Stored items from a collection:
^^^^^^^^^^^^^^^^
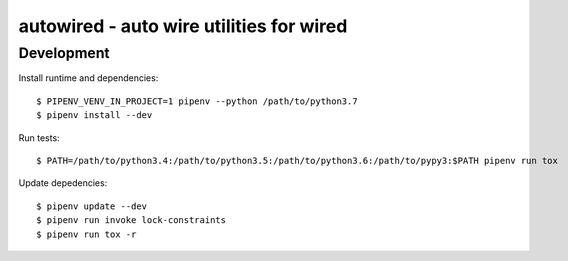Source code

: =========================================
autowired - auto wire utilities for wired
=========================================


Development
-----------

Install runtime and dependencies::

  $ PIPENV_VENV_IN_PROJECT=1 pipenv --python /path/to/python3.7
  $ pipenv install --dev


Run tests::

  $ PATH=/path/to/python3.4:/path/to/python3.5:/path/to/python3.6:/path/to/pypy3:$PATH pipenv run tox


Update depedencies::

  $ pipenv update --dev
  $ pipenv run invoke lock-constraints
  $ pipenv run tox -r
^^^^^^^^^^^^^^^^
# INSTRUCTIONS TO FOLLOW
The task requires that every line above be transcribed exactly, without the images.

# RESPONSE TO THE TASK
Source code

: =========================================
autowired - auto wire utilities for wired
=========================================


Development
-----------

Install runtime and dependencies::

  $ PIPENV_VENV_IN_PROJECT=1 pipenv --python /path/to/python3.7
  $ pipenv install --dev


Run tests::

  $ PATH=/path/to/python3.4:/path/to/python3.5:/path/to/python3.6:/path/to/pypy3:$PATH pipenv run tox


Update depedencies::

  $ pipenv update --dev
  $ pipenv run invoke lock-constraints
  $ pipenv run tox -r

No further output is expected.